[The input]
=======

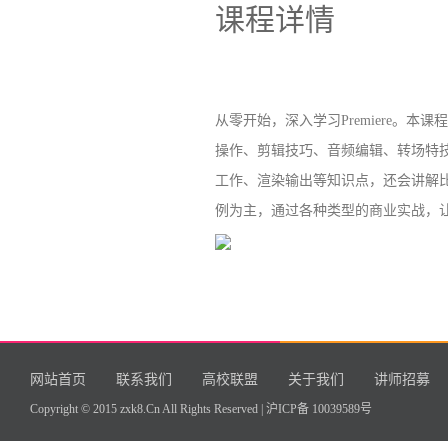
课程详情
从零开始，深入学习Premiere。本课
操作、剪辑技巧、音频编辑、转场特
工作、渲染输出等知识点，还会讲解比
例为主，通过各种类型的商业实战，让学
网站首页
联系我们
高校联盟
关于我们
讲师招募
Copyright © 2015 zxk8.Cn All Rights Reserved |
沪ICP备 10039589号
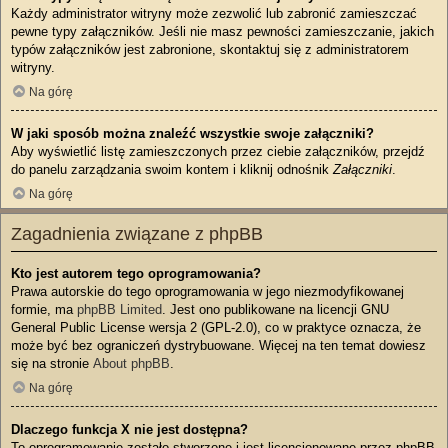
Każdy administrator witryny może zezwolić lub zabronić zamieszczać
pewne typy załączników. Jeśli nie masz pewności zamieszczanie, jakich
typów załączników jest zabronione, skontaktuj się z administratorem
witryny.
Na górę
W jaki sposób można znaleźć wszystkie swoje załączniki?
Aby wyświetlić listę zamieszczonych przez ciebie załączników, przejdź
do panelu zarządzania swoim kontem i kliknij odnośnik
Załączniki
.
Na górę
Zagadnienia związane z phpBB
Kto jest autorem tego oprogramowania?
Prawa autorskie do tego oprogramowania w jego niezmodyfikowanej
formie, ma
phpBB Limited
. Jest ono publikowane na licencji GNU
General Public License wersja 2 (GPL-2.0), co w praktyce oznacza, że
może być bez ograniczeń dystrybuowane. Więcej na ten temat dowiesz
się na stronie
About phpBB
.
Na górę
Dlaczego funkcja X nie jest dostępna?
To oprogramowanie zostało stworzone i jest licencjonowane przez phpBB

=======

[Task item]
Reproduce the records above exactly, starting with the line that contains "Prawa autorskie do" and ending with the last line.

[Result of this exercise]
Prawa autorskie do tego oprogramowania w jego niezmodyfikowanej
formie, ma
phpBB Limited
. Jest ono publikowane na licencji GNU
General Public License wersja 2 (GPL-2.0), co w praktyce oznacza, że
może być bez ograniczeń dystrybuowane. Więcej na ten temat dowiesz
się na stronie
About phpBB
.
Na górę
Dlaczego funkcja X nie jest dostępna?
To oprogramowanie zostało stworzone i jest licencjonowane przez phpBB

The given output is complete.